A velvet field of grass so nice and perfect that you wondered how it was still here, untouched. You secretly wished it would go unnoticed by all the evil, developing eyes, but you knew it wouldn’t.

I knew such natural beauty wouldn’t last long, so I walked on it, ran through it and loved it as long as I could.

But now it’s gone, fenced in, painted with white chalk lines, filled up with soccer moms yelling at their kids kicking white balls around, on my wonderful lawn. I grow sick whenever I drive by it.

There is a place just as precious outside Honokaa, an untouched neighborhood where people can breathe in the scenery of paradise.

Soon it will be gone.

Fenced in, painted with white chalk lines, with blaring lights and ugly baseball bleachers. No one wants this baseball field but the guy with the contract to build it. The evil developing eye.

Kona, too, is built up right to the edge, the problem is there’s no parking, so few can actually get near the town.

There are scenes like this everywhere, emerald rolling hills, sweet waterfalls and shining white beaches, sitting under the sun doing nothing at all but showing off the beauty Mother Nature.

Pure innocence basking in the sun.

But it kills some people to see this beauty. When they see nature they start to itch, it bugs them right down to their money-grubbing soul. They start scheming, figuring a way to chop it up and sell it to the highest bidder. They are wolves with a clipboard and hardhat.
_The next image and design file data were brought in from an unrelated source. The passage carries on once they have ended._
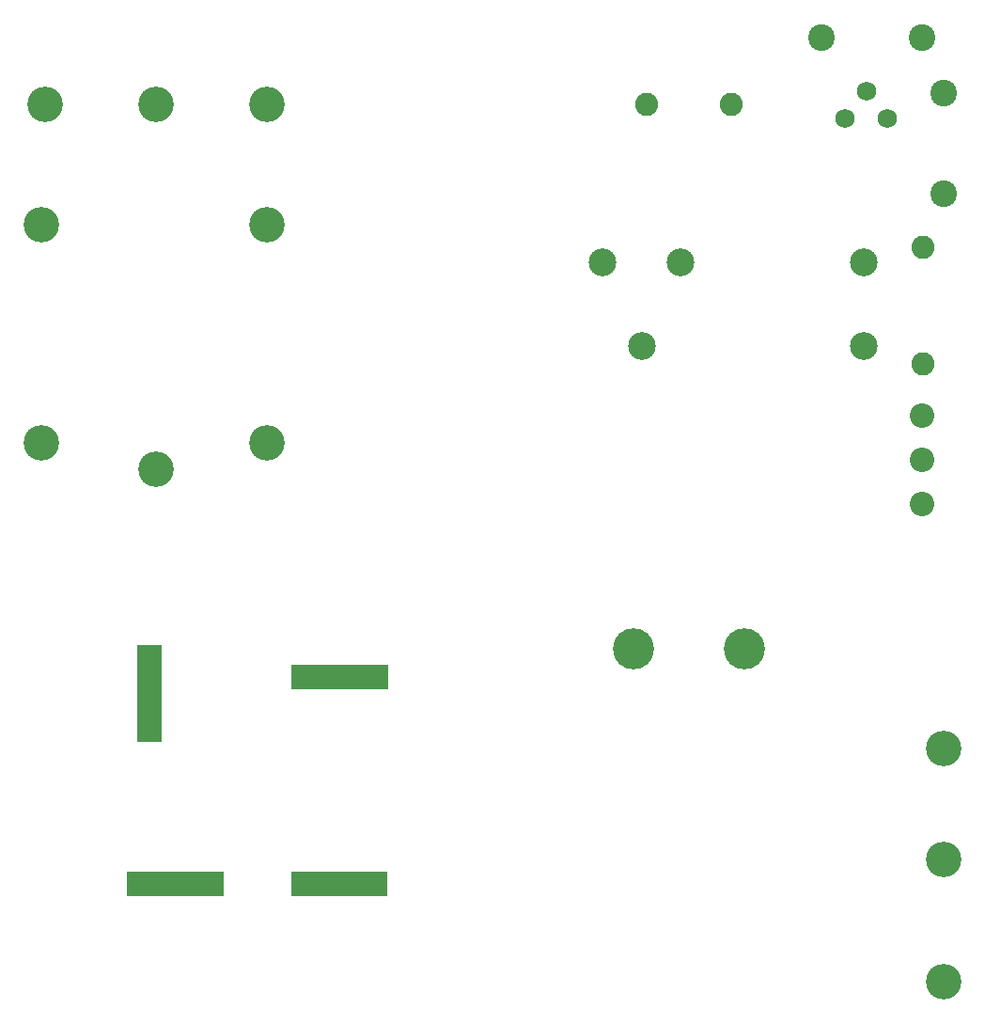
<source format=gbs>
G04 Layer: BottomSolderMaskLayer*
G04 EasyEDA v6.4.23, 2021-09-03T20:20:49+02:00*
G04 56e5470889644eeea0650e3736ad501c,9749f264c22c4078942e6e06db5db619,10*
G04 Gerber Generator version 0.2*
G04 Scale: 100 percent, Rotated: No, Reflected: No *
G04 Dimensions in millimeters *
G04 leading zeros omitted , absolute positions ,4 integer and 5 decimal *
%FSLAX45Y45*%
%MOMM*%

%ADD29C,3.7032*%
%ADD30C,2.0828*%
%ADD31C,2.5032*%
%ADD32C,1.7272*%
%ADD33C,2.4000*%
%ADD34C,3.2032*%
%ADD35C,2.2032*%

%LPD*%
G36*
X3718306Y3832097D02*
G01*
X3718306Y4052315D01*
X4588509Y4052315D01*
X4588509Y3832097D01*
G37*
G36*
X3717797Y1972310D02*
G01*
X3717797Y2192528D01*
X4588256Y2192528D01*
X4588256Y1972310D01*
G37*
G36*
X2237993Y1971802D02*
G01*
X2237993Y2192273D01*
X3108452Y2192273D01*
X3108452Y1971802D01*
G37*
G36*
X2331465Y3360420D02*
G01*
X2331465Y4230623D01*
X2551684Y4230623D01*
X2551684Y3360420D01*
G37*
D29*
G01*
X6800011Y4199991D03*
G01*
X7800009Y4199991D03*
D30*
G01*
X6919010Y9100007D03*
G01*
X7681010Y9100007D03*
D31*
G01*
X6525006Y7675041D03*
G01*
X7225029Y7675041D03*
G01*
X6875018Y6924979D03*
G01*
X8875013Y7675041D03*
G01*
X8875013Y6924979D03*
D30*
G01*
X9412706Y7816595D03*
G01*
X9412706Y6766610D03*
D32*
G01*
X8709507Y8974607D03*
G01*
X8900007Y9215907D03*
G01*
X9090507Y8974607D03*
D33*
G01*
X8500008Y9700005D03*
G01*
X9400006Y9700005D03*
G01*
X9600006Y9200006D03*
G01*
X9600006Y8300008D03*
D34*
G01*
X1467510Y8021091D03*
G01*
X1467510Y6051092D03*
G01*
X3497503Y8021091D03*
G01*
X3497503Y6051092D03*
G01*
X2497505Y5812104D03*
D35*
G01*
X9400006Y5499988D03*
G01*
X9400006Y5899988D03*
G01*
X9400006Y6299987D03*
D34*
G01*
X9600006Y3299993D03*
G01*
X9600006Y2299995D03*
G01*
X1499996Y9100007D03*
G01*
X3499993Y9100007D03*
G01*
X2499995Y9100007D03*
G01*
X9600006Y1199997D03*
M02*

</source>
They hide this unnatural itch by calling it Progress.

There are two kinds of Progress, one is spiritual where you grow closer to your God, the other is materialistic where you grow closer to your car payment.

This type of Progress is defined as “building cement structures that are totally unnecessary for the sole purpose of making a buck.”

The world is choked with it.

It is a disease carried by developers, land speculators, and contractors with a cousin in the county building.

These are the people who stole my lawn, the ones trying to build an obnoxious baseball field near Honokaa, the ones chopping down old trees in Kapaau and putting dangerous moorings in Keauhou Bay. They are sick with Progress.

The only cure is the antidote of care.

We had a serious outbreak recently, a giant wart starting to form on Mauna Kea called the TMT. The healing medicine of aloha cured it and it went away.

But the pockmarks of progress can be seen from Waikiki to all the cities of the world. It is an epidemic.

Wherever there is beauty there is a beast, wherever there are nice old trees there are chainsaws, and wherever there is a beautiful lawn there will be soccer moms sitting on folding chairs yelling at their kids.